# Places for good 2nd hand cars in Wellington?



## paisleypark (Mar 9, 2010)

Hi,

If possible, could someone pls list some places in Wellington that may have good & reputable 2nd hand vehicles?

Thank you


----------



## escapedtonz (Apr 6, 2012)

paisleypark said:


> Hi,
> 
> If possible, could someone pls list some places in Wellington that may have good & reputable 2nd hand vehicles?
> 
> Thank you


There's loads of places. Too many to list.

If your a after a bargain Turners Auctions is quite good but you do need some knowledge of cars and what to look out for.
At Turners you can view any car before the auction, test drive it on the premises and even get someone along to carry out a mechanical inspection if you wish.
You must be aware of your rights and the risks. Buying at auction is like buying private. Goods are sold as seen so if something goes wrong after you drive away there isn't any comeback for the auction house. It would pay to cover yourself with a mechanical warranty but even those aren't sometimes worth the paper they're printed on.

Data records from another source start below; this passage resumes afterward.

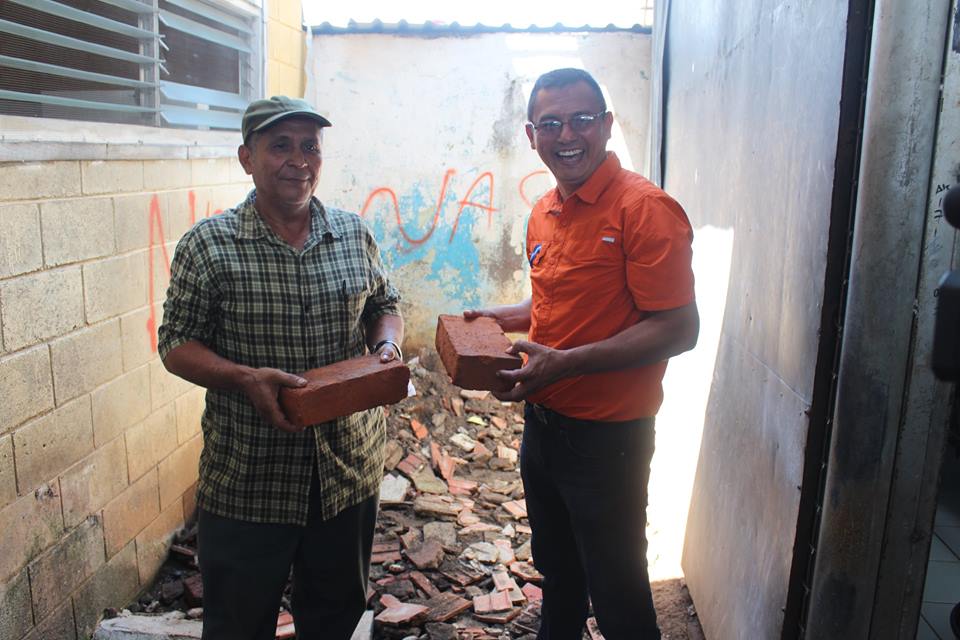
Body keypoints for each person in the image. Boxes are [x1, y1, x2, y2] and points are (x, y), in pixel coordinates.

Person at [465, 68, 699, 639]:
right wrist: (503, 317)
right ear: (531, 135)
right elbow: (553, 296)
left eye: (581, 119)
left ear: (607, 125)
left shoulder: (644, 209)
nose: (567, 134)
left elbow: (678, 327)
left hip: (608, 438)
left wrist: (567, 363)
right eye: (551, 123)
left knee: (616, 583)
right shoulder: (545, 209)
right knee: (557, 568)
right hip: (543, 426)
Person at [158, 96, 403, 640]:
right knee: (238, 626)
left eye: (310, 146)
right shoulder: (209, 246)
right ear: (247, 158)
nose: (299, 160)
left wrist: (385, 350)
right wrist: (244, 378)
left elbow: (384, 306)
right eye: (281, 146)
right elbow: (175, 344)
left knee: (333, 619)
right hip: (249, 478)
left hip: (345, 473)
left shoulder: (352, 234)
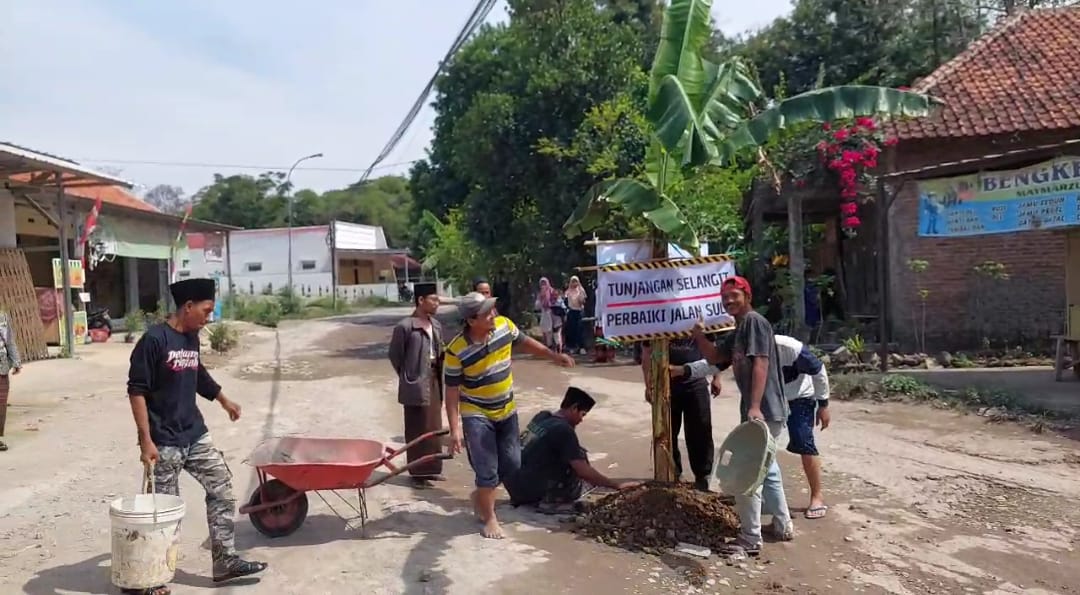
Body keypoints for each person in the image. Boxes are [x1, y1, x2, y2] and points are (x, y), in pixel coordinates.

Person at [126, 279, 266, 594]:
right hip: (164, 441)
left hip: (195, 433)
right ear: (187, 307)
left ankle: (225, 561)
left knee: (223, 489)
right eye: (205, 310)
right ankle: (153, 577)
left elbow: (197, 373)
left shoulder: (191, 338)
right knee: (164, 512)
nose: (208, 317)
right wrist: (144, 440)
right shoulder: (153, 341)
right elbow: (136, 391)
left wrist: (223, 399)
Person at [444, 292, 575, 540]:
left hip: (506, 409)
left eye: (493, 310)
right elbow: (451, 392)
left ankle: (481, 496)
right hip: (476, 413)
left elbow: (524, 342)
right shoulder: (456, 351)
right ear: (471, 320)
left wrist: (553, 356)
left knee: (513, 464)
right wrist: (454, 429)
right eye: (487, 313)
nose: (494, 315)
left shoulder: (504, 326)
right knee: (487, 470)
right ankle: (490, 517)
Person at [691, 275, 793, 557]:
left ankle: (750, 537)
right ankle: (783, 525)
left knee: (748, 472)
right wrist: (699, 336)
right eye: (725, 298)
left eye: (734, 295)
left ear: (747, 295)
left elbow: (761, 362)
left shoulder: (754, 322)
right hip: (762, 409)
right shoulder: (738, 330)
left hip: (766, 408)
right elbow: (715, 358)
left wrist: (755, 405)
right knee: (768, 468)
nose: (729, 301)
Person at [679, 333, 832, 519]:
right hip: (768, 398)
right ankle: (770, 506)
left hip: (798, 395)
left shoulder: (788, 347)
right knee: (759, 449)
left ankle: (816, 496)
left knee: (803, 441)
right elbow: (713, 364)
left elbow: (818, 370)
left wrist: (823, 405)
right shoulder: (741, 350)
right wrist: (683, 370)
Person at [505, 387, 640, 512]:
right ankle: (553, 501)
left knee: (572, 451)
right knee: (581, 463)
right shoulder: (563, 430)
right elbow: (582, 470)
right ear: (574, 408)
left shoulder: (542, 417)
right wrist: (615, 485)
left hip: (513, 484)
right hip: (530, 491)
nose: (581, 420)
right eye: (583, 414)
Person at [640, 336, 722, 492]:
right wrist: (648, 384)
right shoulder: (656, 325)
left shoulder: (697, 321)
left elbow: (713, 351)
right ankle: (674, 473)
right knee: (667, 433)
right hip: (665, 384)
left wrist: (717, 377)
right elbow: (646, 354)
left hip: (696, 382)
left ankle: (703, 475)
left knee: (701, 431)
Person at [388, 282, 446, 488]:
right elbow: (395, 355)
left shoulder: (436, 325)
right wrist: (408, 376)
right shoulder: (405, 326)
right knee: (416, 427)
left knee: (434, 426)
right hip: (415, 382)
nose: (437, 303)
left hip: (435, 379)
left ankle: (432, 469)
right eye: (434, 299)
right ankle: (417, 473)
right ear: (421, 301)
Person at [0, 310, 22, 452]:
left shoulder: (2, 317)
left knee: (1, 403)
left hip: (1, 366)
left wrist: (16, 361)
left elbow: (9, 341)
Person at [564, 276, 587, 355]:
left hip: (579, 312)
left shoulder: (581, 290)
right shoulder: (568, 292)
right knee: (571, 330)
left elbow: (583, 301)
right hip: (571, 312)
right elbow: (566, 302)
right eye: (573, 281)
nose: (574, 283)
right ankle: (572, 347)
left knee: (580, 330)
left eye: (576, 281)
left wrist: (580, 295)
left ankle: (581, 347)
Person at [535, 277, 556, 347]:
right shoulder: (540, 293)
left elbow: (555, 300)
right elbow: (537, 305)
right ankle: (547, 344)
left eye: (544, 283)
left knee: (551, 329)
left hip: (552, 312)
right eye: (542, 283)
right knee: (544, 329)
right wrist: (541, 297)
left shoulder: (551, 291)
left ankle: (552, 344)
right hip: (544, 312)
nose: (543, 285)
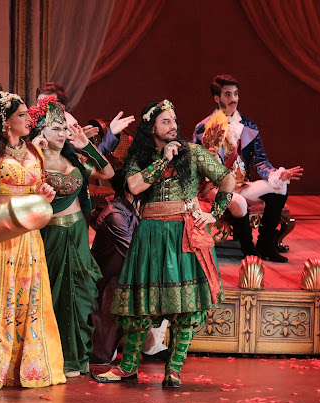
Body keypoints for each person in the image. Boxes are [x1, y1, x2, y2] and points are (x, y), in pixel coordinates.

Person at [93, 100, 235, 387]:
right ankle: (128, 366)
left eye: (174, 120)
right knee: (139, 305)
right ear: (151, 127)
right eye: (165, 121)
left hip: (184, 235)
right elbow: (134, 186)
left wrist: (215, 213)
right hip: (150, 235)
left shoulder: (192, 152)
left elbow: (227, 178)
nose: (173, 126)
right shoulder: (140, 157)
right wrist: (163, 160)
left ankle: (174, 369)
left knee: (186, 307)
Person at [0, 91, 66, 388]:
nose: (28, 119)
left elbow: (38, 194)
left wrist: (45, 196)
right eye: (22, 115)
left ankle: (28, 369)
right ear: (6, 122)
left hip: (28, 239)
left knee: (27, 302)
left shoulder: (34, 152)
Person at [28, 96, 113, 377]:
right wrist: (33, 150)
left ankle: (75, 358)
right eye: (56, 128)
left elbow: (108, 172)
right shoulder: (32, 160)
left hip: (77, 232)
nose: (63, 133)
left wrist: (86, 145)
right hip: (50, 233)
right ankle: (52, 357)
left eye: (65, 128)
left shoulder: (73, 158)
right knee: (52, 294)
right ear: (40, 130)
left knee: (79, 296)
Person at [193, 75, 303, 262]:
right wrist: (208, 159)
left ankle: (266, 244)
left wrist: (277, 174)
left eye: (236, 94)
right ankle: (248, 249)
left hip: (241, 184)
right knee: (239, 202)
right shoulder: (203, 128)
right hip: (215, 187)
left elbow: (260, 161)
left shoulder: (249, 126)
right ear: (217, 98)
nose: (233, 99)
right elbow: (194, 167)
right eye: (228, 95)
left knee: (280, 186)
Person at [89, 175, 167, 366]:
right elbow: (133, 255)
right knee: (102, 357)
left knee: (169, 284)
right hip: (108, 287)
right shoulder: (115, 215)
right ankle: (141, 344)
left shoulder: (132, 209)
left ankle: (150, 345)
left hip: (125, 277)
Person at [35, 81, 135, 156]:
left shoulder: (70, 127)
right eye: (39, 102)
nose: (42, 107)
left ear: (61, 108)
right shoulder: (30, 125)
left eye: (48, 104)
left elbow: (97, 159)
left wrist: (111, 134)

You have less risk buying from a 2nd hand car dealer as the buyer is covered by the sale of goods act so you do have some comeback for the first few months at least.

I've bought 3 cars in Wellington and every one a good experience and all from different 2nd hand dealers.
Bought a 2006 Subaru from Wholesale Cars Direct in Lower Hutt. They deal in 2nd hand imports mainly from Japan, but wouldn't use them again as they are on the expensive side.
Bought a 2006 Mitsi from City Motor Group which is a big nationwide car dealer. Still have that car which was a great deal.
Bought a 2010 Mitsi 4x4 from Autoselect that sell Pre-leased or ex company cars and is situated in Wellington City near to all the main manufacturers/dealers near the Basin Reserve. Still have that car.

Have many friends who've purchased from Turners and none have had a bad experience. They all got really good bargains but for the first few months were really worried just in case anything went wrong with the cars - luckily nothing did.

I'd recommend using a larger 2nd hand car dealer just because there's less risk and more comeback for you is anything goes wrong.
I'd also use Turners but instead of buying at auction they do have cars that can be purchased as a "Buy It Now". These seem to come with less risk and some comeback if anything goes wrong.


----------



## paisleypark (Mar 9, 2010)

awesome thank you - we'll be visiting all those places you mentioned


----------



## signifi (Jul 30, 2013)

Coventry Cars
do a google search under this for Wellington, NZ


----------